PVE adalah program yang dimotivasi oleh politik, bukan strategi kontraterorisme. Dan alasan kenapa ia berhasil diterapkan adalah sebagian umat Islam dengan mudah menerima narasi tunggal yang disetir oleh Barat yang berlaku dalam “perang melawan teror”. Narasi yang digunakan terkait dengan kekerasan politik, ekstremisme, radikalisasi, dan persoalan Islam/Muslim sangat dipengaruhi oleh think tanks AS dan Inggris serta kelompok kebijakan mereka, yaitu bersifat ideologis dan politis.

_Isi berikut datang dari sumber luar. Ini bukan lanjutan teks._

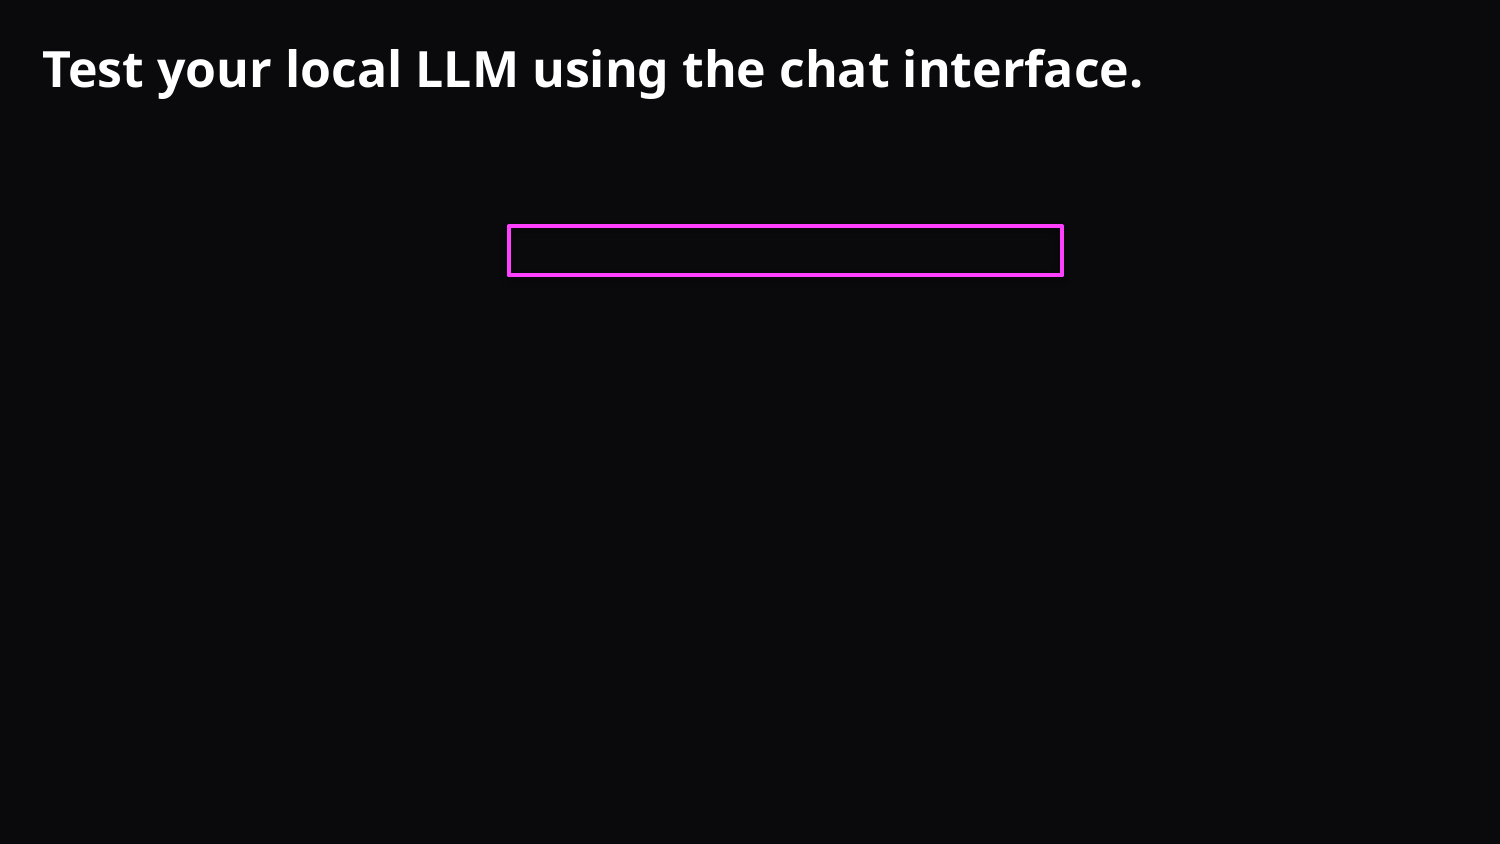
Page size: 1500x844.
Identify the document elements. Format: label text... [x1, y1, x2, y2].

title Test your local LLM using the chat interface. [36, 21, 1299, 121]
text_box [508, 226, 1063, 276]
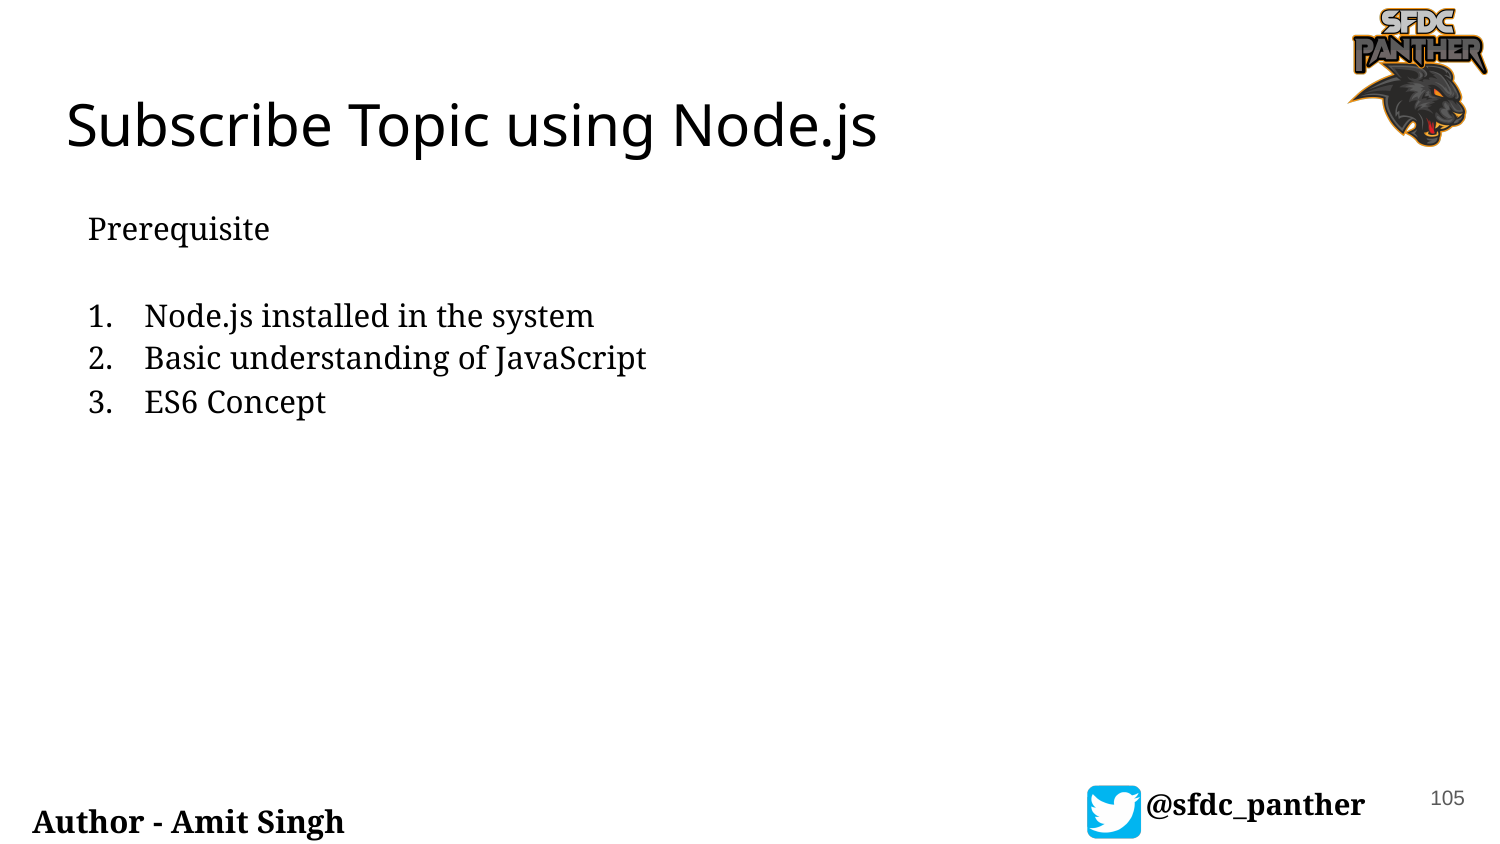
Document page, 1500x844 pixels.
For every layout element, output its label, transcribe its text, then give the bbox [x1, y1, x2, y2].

picture [1347, 8, 1488, 147]
picture [1085, 784, 1144, 842]
slide_number 105 [1389, 764, 1480, 830]
title Subscribe Topic using Node.js [51, 72, 1449, 167]
list Prerequisite Node.js installed in the system Basic understanding of JavaScript ES6 Concept [51, 189, 1449, 750]
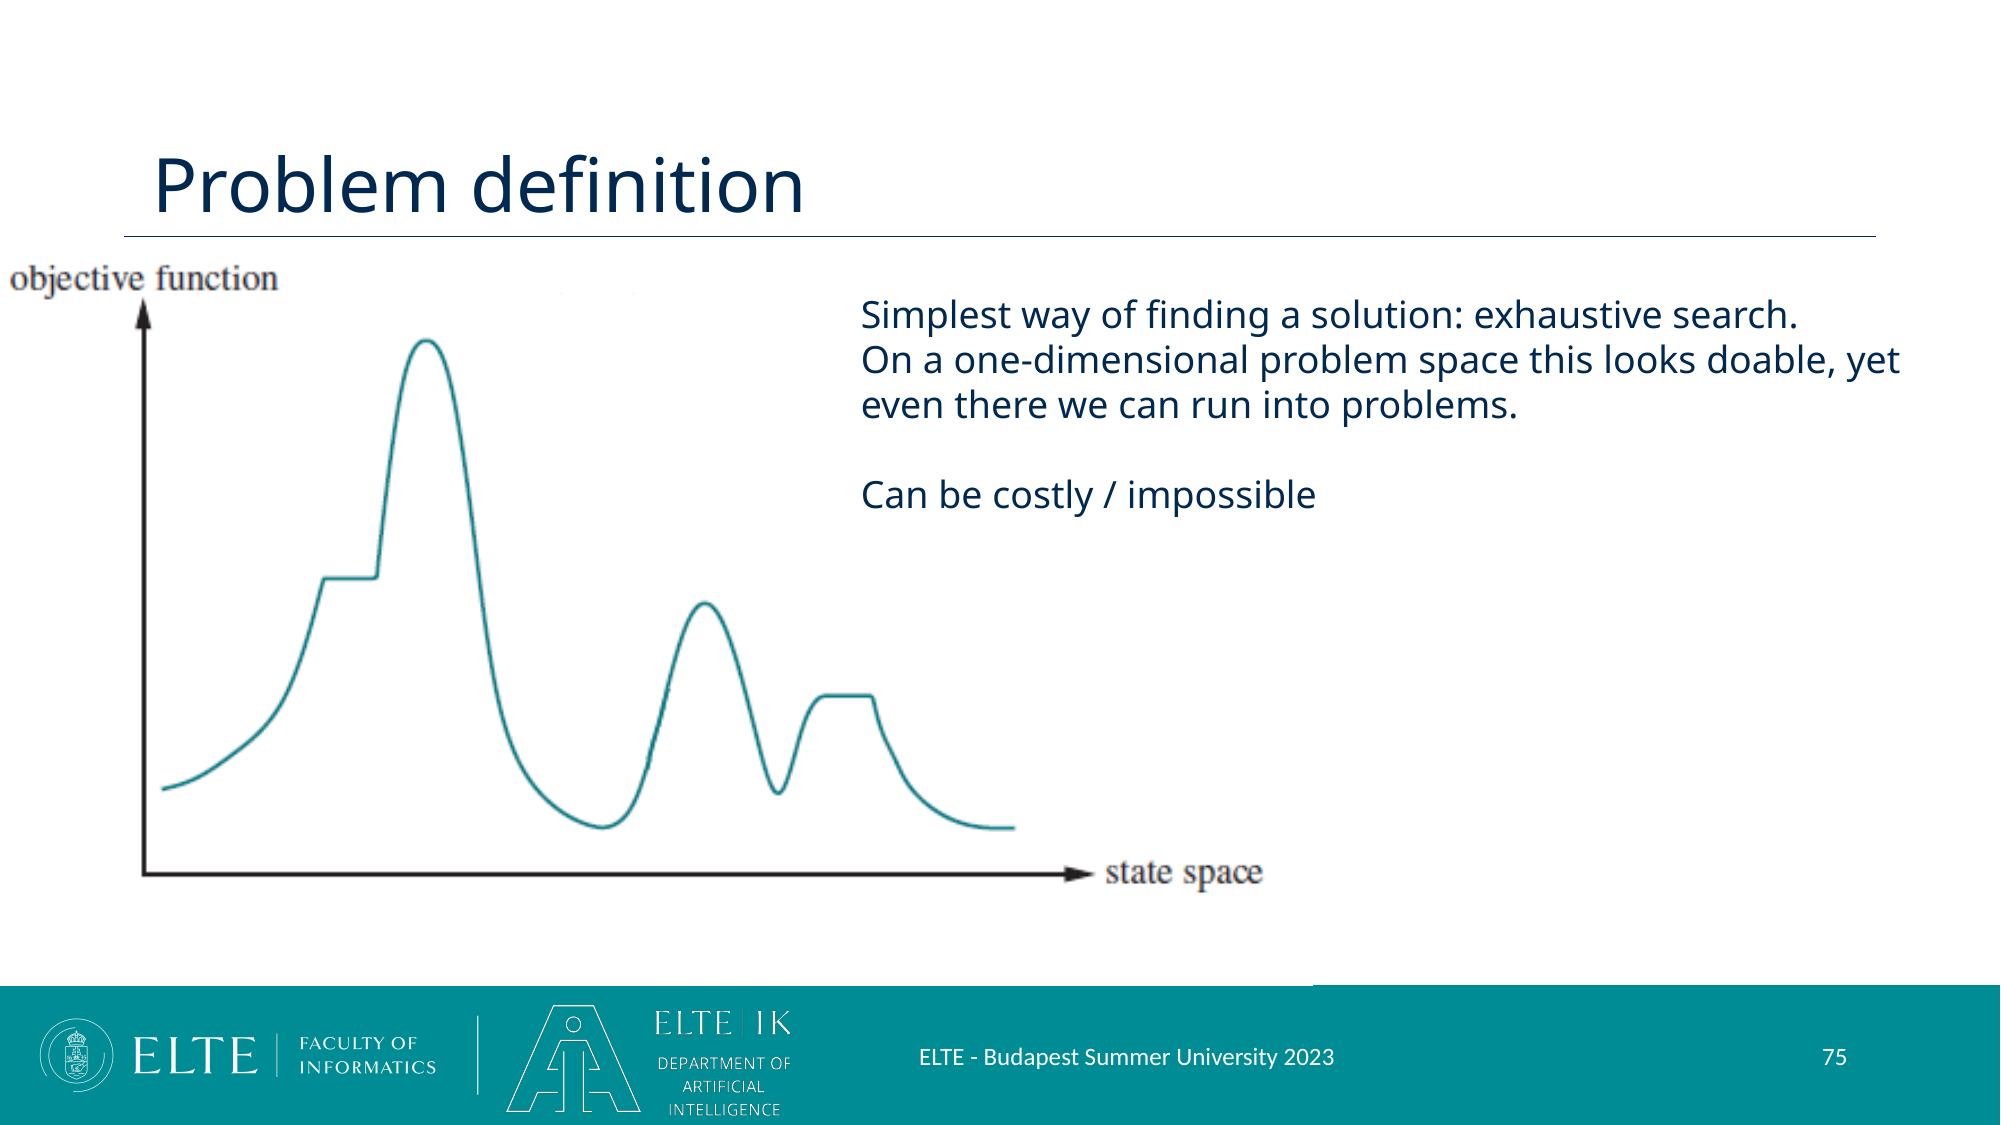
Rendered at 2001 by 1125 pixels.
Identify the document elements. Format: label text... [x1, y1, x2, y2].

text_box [504, 990, 790, 1120]
slide_number 75 [1563, 1026, 1863, 1085]
footer ELTE - Budapest Summer University 2023 [790, 1025, 1465, 1085]
title Problem definition [137, 59, 1863, 237]
text_box Simplest way of finding a solution: exhaustive search. On a one-dimensional problem space this looks doable, yet even there we can run into problems. Can be costly / impossible [1313, 283, 1917, 524]
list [0, 250, 1313, 986]
picture [0, 985, 2000, 1125]
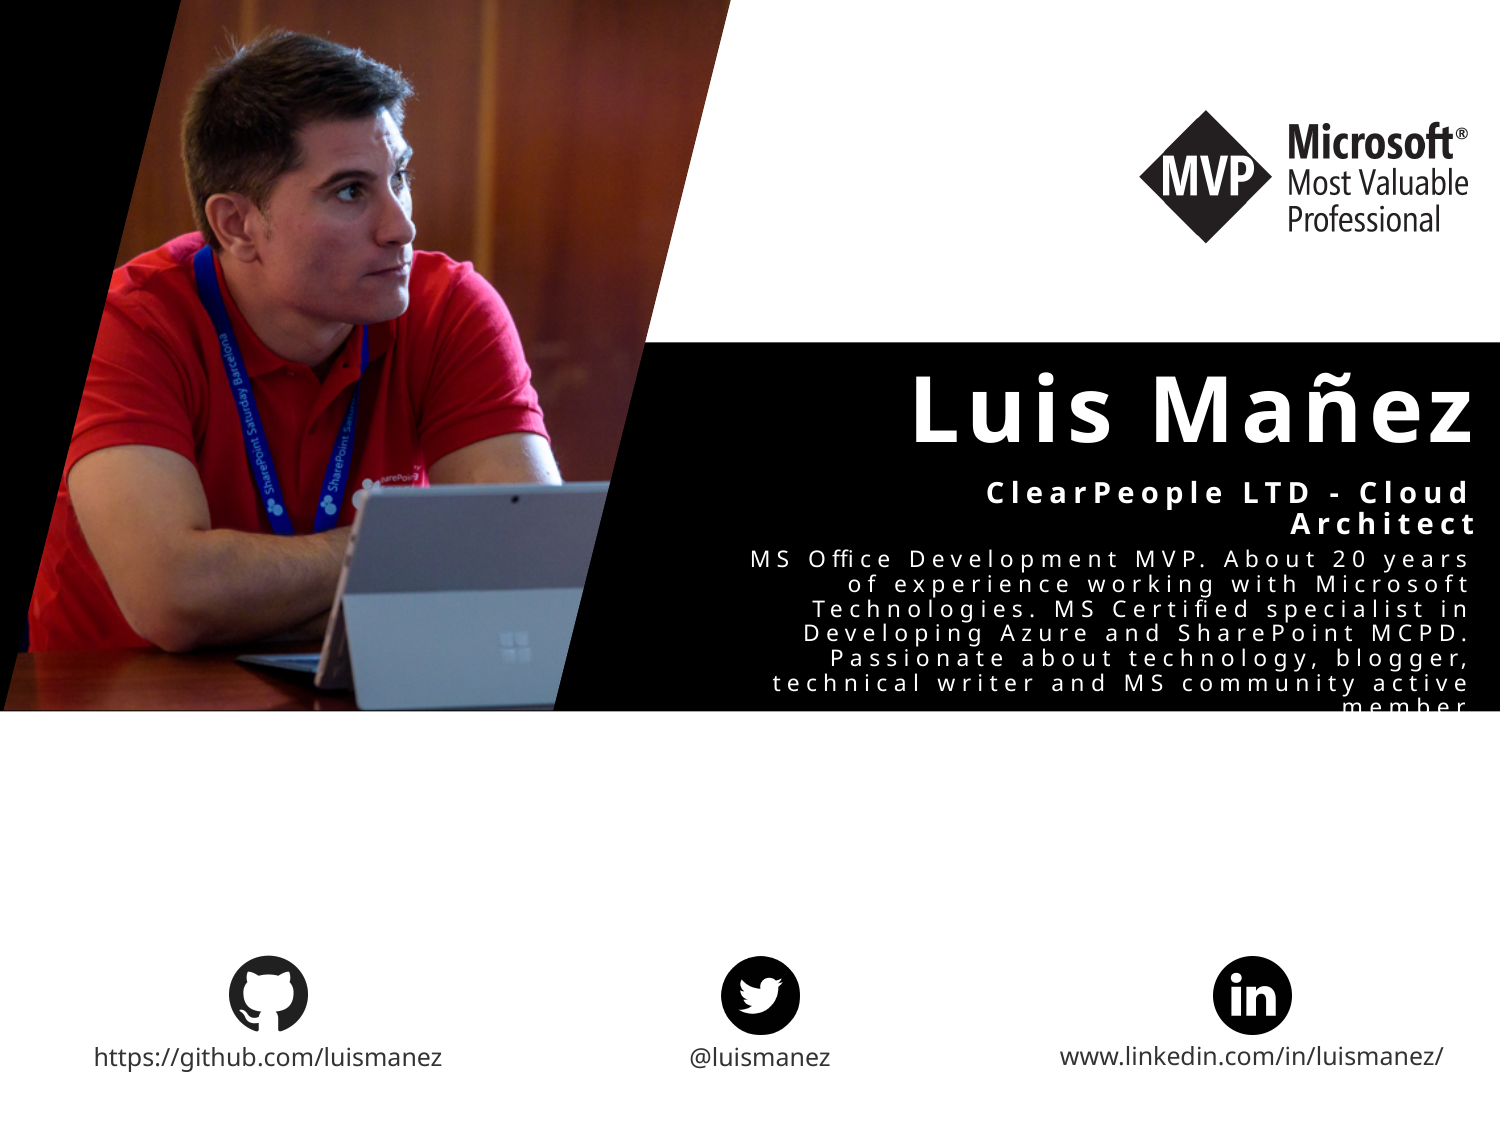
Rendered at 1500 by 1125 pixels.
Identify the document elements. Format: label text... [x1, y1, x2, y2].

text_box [1057, 956, 1447, 1079]
text_box MS Office Development MVP. About 20 years of experience working with Microsoft Technologies. MS Certified specialist in Developing Azure and SharePoint MCPD. Passionate about technology, blogger, technical writer and MS community active member. [732, 540, 1490, 700]
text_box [677, 956, 843, 1081]
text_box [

Hasilnya adalah sebuah kebijakan yang tidak lagi tentang pencegahan kekerasan yang termotivasi oleh politik—yang disebabkan oleh dukungan Barat pada pemerintah yang zalim dan penindasan yang mereka lakukan pada dunia Islam, bukan ideologi—tapi lebih kepada kebijakan untuk mengalahkan ideologi Islam itu sendiri, dengan hanya menerima Islam yang bersahabat bagi nilai-nilai Barat.
Dengan program PVE-nya, Barat berusaha mendefenisikan ulang Islam. Meski dalam retorikanya ingin perdamaian dan persatuan, realitanya mereka justru berusaha memecah belah Islam dengan membuat pengelompokan: Islam moderat dan Islam ekstrim. Padahal, “Islam adalah Islam, dan akan selalu demikian hingga hari kiamat.”
Mungkin, mereka bisa memotong seluruh bunga, namun mereka tidak bisa mencegah datangnya musim semi.